What to work on: When the line containing "方另有约定外，而立云将删除所有用户业务数据。部分业务可能存在" appears in the listing below, set it down along with each later line through the end, exactly as written, and nothing before it.

(Beginning of Supplied records)

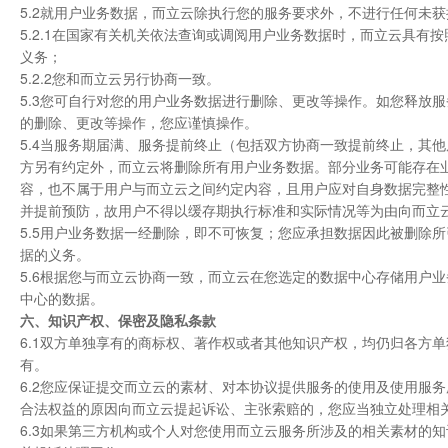
5.2就用户业务数据，而立云除执行您的服务要求外，不进行任何未
5.2.1在国家有关机关依法查询或调阅用户业务数据时，而立云具
义务；
5.2.2您和而立云另行协商一致。
5.3您可自行对您的用户业务数据进行删除、更改等操作。如您释放
的删除、更改等操作，您应谨慎操作。
5.4当服务期届满、服务提前终止（包括双方协商一致提前终止，其
方另有约定外，而立云将删除所有用户业务数据。部分业务可能存在
容，也不属于用户与而立云之间约定内容，且用户应对自身数据完整
并提前预防，故用户不得以缓存期执行标准和实际情况等为由向而立
5.5用户业务数据一经删除，即不可恢复；您应承担数据因此被删除
据的义务。
5.6根据您与而立云协商一致，而立云在您选定的数据中心存储用户
中心的数据。
六、知识产权、保密及隐私条款
6.1双方单独享有的商标权、著作权或者其他知识产权，均仍归各方
有。
6.2您应保证提交而立云的素材、对本协议提供服务的使用及使用服
合法权益的原因向而立云提起诉讼、主张索赔的，您应当独立处理相
6.3如果第三方机构或个人对您使用而立云服务所涉及的相关素材的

(End of Supplied records)

Solution to this task:
方另有约定外，而立云将删除所有用户业务数据。部分业务可能存在
容，也不属于用户与而立云之间约定内容，且用户应对自身数据完整
并提前预防，故用户不得以缓存期执行标准和实际情况等为由向而立
5.5用户业务数据一经删除，即不可恢复；您应承担数据因此被删除
据的义务。
5.6根据您与而立云协商一致，而立云在您选定的数据中心存储用户
中心的数据。
六、知识产权、保密及隐私条款
6.1双方单独享有的商标权、著作权或者其他知识产权，均仍归各方
有。
6.2您应保证提交而立云的素材、对本协议提供服务的使用及使用服
合法权益的原因向而立云提起诉讼、主张索赔的，您应当独立处理相
6.3如果第三方机构或个人对您使用而立云服务所涉及的相关素材的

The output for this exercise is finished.